Extracted information |
§

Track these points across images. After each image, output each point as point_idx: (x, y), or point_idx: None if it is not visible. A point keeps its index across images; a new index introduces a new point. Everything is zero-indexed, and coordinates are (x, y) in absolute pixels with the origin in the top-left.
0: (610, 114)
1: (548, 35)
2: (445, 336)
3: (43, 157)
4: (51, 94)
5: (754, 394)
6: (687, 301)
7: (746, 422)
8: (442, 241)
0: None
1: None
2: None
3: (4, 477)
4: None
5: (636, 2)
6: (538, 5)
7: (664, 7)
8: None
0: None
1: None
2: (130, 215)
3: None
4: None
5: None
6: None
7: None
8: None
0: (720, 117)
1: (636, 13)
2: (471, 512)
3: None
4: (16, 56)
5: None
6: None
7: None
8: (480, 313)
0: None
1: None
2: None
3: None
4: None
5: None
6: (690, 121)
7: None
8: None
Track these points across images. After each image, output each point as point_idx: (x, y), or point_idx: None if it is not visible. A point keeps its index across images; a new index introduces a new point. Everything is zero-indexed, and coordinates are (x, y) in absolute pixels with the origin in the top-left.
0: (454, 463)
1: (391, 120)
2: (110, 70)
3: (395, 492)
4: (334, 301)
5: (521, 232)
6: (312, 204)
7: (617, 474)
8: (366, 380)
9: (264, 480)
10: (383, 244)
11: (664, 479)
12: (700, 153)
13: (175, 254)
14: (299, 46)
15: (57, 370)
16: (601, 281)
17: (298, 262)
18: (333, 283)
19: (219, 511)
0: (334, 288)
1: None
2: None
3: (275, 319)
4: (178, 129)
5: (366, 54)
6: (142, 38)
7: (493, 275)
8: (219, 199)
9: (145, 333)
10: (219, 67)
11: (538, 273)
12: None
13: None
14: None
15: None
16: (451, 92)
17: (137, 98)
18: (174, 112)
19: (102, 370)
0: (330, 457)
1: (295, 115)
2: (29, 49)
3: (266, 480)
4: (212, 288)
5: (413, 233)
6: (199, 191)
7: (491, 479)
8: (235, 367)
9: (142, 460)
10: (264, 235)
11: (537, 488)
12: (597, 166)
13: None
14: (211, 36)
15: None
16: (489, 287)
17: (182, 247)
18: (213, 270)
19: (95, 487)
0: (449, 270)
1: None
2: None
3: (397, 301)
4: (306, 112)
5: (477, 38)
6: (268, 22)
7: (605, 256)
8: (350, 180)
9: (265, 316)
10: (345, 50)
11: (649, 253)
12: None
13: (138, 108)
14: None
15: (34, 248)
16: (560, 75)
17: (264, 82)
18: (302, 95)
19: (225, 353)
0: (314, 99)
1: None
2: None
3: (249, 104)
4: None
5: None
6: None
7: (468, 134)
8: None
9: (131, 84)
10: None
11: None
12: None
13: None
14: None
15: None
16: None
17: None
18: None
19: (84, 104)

§

Aim of the task |
Copy all of the rows above word for word.

Response to the task |
Track these points across images. After each image, output each point as point_idx: (x, y), or point_idx: None if it is not visible. A point keeps its index across images; a new index introduces a new point. Everything is zero-indexed, and coordinates are (x, y) in absolute pixels with the origin in the top-left.
0: (610, 114)
1: (548, 35)
2: (445, 336)
3: (43, 157)
4: (51, 94)
5: (754, 394)
6: (687, 301)
7: (746, 422)
8: (442, 241)
0: None
1: None
2: None
3: (4, 477)
4: None
5: (636, 2)
6: (538, 5)
7: (664, 7)
8: None
0: None
1: None
2: (130, 215)
3: None
4: None
5: None
6: None
7: None
8: None
0: (720, 117)
1: (636, 13)
2: (471, 512)
3: None
4: (16, 56)
5: None
6: None
7: None
8: (480, 313)
0: None
1: None
2: None
3: None
4: None
5: None
6: (690, 121)
7: None
8: None
Track these points across images. After each image, output each point as point_idx: (x, y), or point_idx: None if it is not visible. A point keeps its index across images; a new index introduces a new point. Everything is zero-indexed, and coordinates are (x, y) in absolute pixels with the origin in the top-left.
0: (454, 463)
1: (391, 120)
2: (110, 70)
3: (395, 492)
4: (334, 301)
5: (521, 232)
6: (312, 204)
7: (617, 474)
8: (366, 380)
9: (264, 480)
10: (383, 244)
11: (664, 479)
12: (700, 153)
13: (175, 254)
14: (299, 46)
15: (57, 370)
16: (601, 281)
17: (298, 262)
18: (333, 283)
19: (219, 511)
0: (334, 288)
1: None
2: None
3: (275, 319)
4: (178, 129)
5: (366, 54)
6: (142, 38)
7: (493, 275)
8: (219, 199)
9: (145, 333)
10: (219, 67)
11: (538, 273)
12: None
13: None
14: None
15: None
16: (451, 92)
17: (137, 98)
18: (174, 112)
19: (102, 370)
0: (330, 457)
1: (295, 115)
2: (29, 49)
3: (266, 480)
4: (212, 288)
5: (413, 233)
6: (199, 191)
7: (491, 479)
8: (235, 367)
9: (142, 460)
10: (264, 235)
11: (537, 488)
12: (597, 166)
13: None
14: (211, 36)
15: None
16: (489, 287)
17: (182, 247)
18: (213, 270)
19: (95, 487)
0: (449, 270)
1: None
2: None
3: (397, 301)
4: (306, 112)
5: (477, 38)
6: (268, 22)
7: (605, 256)
8: (350, 180)
9: (265, 316)
10: (345, 50)
11: (649, 253)
12: None
13: (138, 108)
14: None
15: (34, 248)
16: (560, 75)
17: (264, 82)
18: (302, 95)
19: (225, 353)
0: (314, 99)
1: None
2: None
3: (249, 104)
4: None
5: None
6: None
7: (468, 134)
8: None
9: (131, 84)
10: None
11: None
12: None
13: None
14: None
15: None
16: None
17: None
18: None
19: (84, 104)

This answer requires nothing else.